Alzi la mano chi alla parola voodoo non associa una bambolina infilzata da spilli o il macabro e sanguinolento sacrificio di un gallo. E probabilmente giudicheremmo un po’ stravagante un turista che questa settimana salpi alla volta di Ouidah per il tradizionale festival del voodoo.
In questa città, infatti, nella repubblica del Benin, in Africa occidentale, si celebra il 10 gennaio di ogni anno il consueto festival del voodoo, dedicato ai seguaci di questa religione misteriosa e secolare, associata – a torto o a ragione – a una presunta valenza negativa della “magia nera” e praticata soprattutto in queste zone, dove dal 1996 è considerata “religione ufficiale”.
Il festival si svolge ogni anno in questo centro e celebra questa religione – praticata dal 17 per cento dei beninesi e considerata ufficiale dal 1996 – attirando migliaia di devoti dall’intero continente e anche da altre parti del mondo, come Caraibi.
In massa arrivano a Ouidah per essere benedetti dal capo voodoo, detto il Roi (carica oggi ricoperta da Daagbo Hounon Mètogbokandji II, 11esimo reggente al trono). Il Voodoo nell’immaginario collettivo è di solito viene associato a riti di stregoneria, forme di magia nera, in realtà è una vera e propria religione sincretica al cui interno convivono riti e simboli del cattolicesimo. I Beninesi la considerano “una confessione che incoraggia il dialogo tra persone, tra la vita e la morte, tra le religioni”.

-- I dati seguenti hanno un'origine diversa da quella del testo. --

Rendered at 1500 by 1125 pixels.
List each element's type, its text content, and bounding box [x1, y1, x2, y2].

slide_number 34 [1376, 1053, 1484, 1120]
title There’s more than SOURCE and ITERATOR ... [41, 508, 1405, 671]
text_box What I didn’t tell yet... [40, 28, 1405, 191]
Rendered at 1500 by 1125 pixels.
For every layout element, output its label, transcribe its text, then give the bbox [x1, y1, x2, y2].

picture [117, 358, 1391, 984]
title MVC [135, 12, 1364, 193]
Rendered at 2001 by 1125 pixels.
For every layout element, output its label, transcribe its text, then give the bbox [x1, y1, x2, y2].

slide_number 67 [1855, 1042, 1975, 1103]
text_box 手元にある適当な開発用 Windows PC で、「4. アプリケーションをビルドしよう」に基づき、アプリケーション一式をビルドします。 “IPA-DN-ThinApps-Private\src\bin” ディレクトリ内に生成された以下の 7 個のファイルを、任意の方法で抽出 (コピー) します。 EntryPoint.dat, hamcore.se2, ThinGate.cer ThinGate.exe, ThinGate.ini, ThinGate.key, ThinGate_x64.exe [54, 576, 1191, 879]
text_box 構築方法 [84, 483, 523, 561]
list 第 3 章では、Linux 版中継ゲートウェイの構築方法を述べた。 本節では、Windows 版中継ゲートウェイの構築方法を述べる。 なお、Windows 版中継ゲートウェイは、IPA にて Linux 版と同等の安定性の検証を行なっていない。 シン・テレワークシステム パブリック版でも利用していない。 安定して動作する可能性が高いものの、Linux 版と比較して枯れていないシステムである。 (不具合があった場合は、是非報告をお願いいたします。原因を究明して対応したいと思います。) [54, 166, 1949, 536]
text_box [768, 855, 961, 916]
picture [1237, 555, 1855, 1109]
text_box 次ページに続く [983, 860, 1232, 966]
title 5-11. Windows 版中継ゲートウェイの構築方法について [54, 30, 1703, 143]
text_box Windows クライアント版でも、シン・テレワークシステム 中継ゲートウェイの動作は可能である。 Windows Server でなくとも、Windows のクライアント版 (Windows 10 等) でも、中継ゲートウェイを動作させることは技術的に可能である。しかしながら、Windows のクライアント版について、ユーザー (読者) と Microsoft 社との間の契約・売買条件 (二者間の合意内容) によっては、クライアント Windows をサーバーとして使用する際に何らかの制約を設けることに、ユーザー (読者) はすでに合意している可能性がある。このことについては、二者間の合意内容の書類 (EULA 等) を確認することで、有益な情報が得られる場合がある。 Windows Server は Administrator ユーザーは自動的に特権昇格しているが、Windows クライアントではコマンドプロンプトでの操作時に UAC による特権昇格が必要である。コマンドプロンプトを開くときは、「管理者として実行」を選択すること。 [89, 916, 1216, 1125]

Durante le cerimonie, accompagnate da feste, musica, sacrifici di animali e rituali per onorare divinità e antenati, i molti turisti presenti condividono con i locali bicchieri di gin e spesso li si vede spostarsi freneticamente da una parte all’altra per scattare foto, attività che naturalmente viene permessa dietro un’offerta economica variabile. D’altronde c’è sempre un prezzo da pagare per liberare il proprio spirito.
Per alcuni di loro però non è solo l’attrazione turistica di cui vantarsi con gli amici una volta tornati alla propria routine o l’interessante bizzarria da postare sui social, ma “una sorta di Cammino di Santiago, un percorso per ritrovare se stessi e dare equilibrio al proprio spirito”, come confidano alcuni partecipanti a queste celebrazioni.
Ma cos’è il Voodoo? Nell’immaginario collettivo di solito viene associato a riti di stregoneria, forme di magia nera dove c’è la classica bambolina da punzecchiare con gli spilli e alla quale bisogna attaccare ciocche di capelli o peli della persona interessata affinché il rito sortisca i suoi effetti. Niente di tutto ciò.
Se dovesse balenarvi l’idea di vivervi quest’esperienza, una delle cose che vi colpirà sarà vedere il tempio voodoo (il Tempio dei Pitoni) di fronte la chiesa di Ouidah.
Non è strano quindi che per la popolazione locale il Voodoo sia molto più che un semplice festival o una festa nazionale. È uno stile di vita che si manifesta nelle azioni e negli eventi quotidiani. Da un punto di vista estetico e commerciale, il festival è un mix di colori e di linguaggi, un dialogo tra il passato e il presente.
Da una parte infatti ci sono gli abiti tradizionali, dall’altra accessori made in China ad adornare teste, mani, braccia, colli, caviglie, e gin britannico usato durante i sacrifici; da un punto di vista artistico si percepisce il forte senso di tornare a vecchie forme di rappresentazione creativa, con i rituali studiati e confezionati appositamente per coinvolgere il pubblico e ideati per occupare gli spazi che ospitano l’evento.
Si tratta ormai di un festival, di una religione che ha ormai ha attraversato i confini nazionali. La presenza di più nazionalità conferma la sensazione di trovarsi all’interno di un villaggio globale in cui le performance hanno un ruolo di primo piano e rappresentano il punto di incontro tra le diverse culture e identità.
Come ha detto Hounon Rodrigue, figlio del roi, “se il voodoo avesse il suo Vaticano, sarebbe sicuramente qui a Ouidah, al palazzo reale Houwné, e mio padre sarebbe il papa”.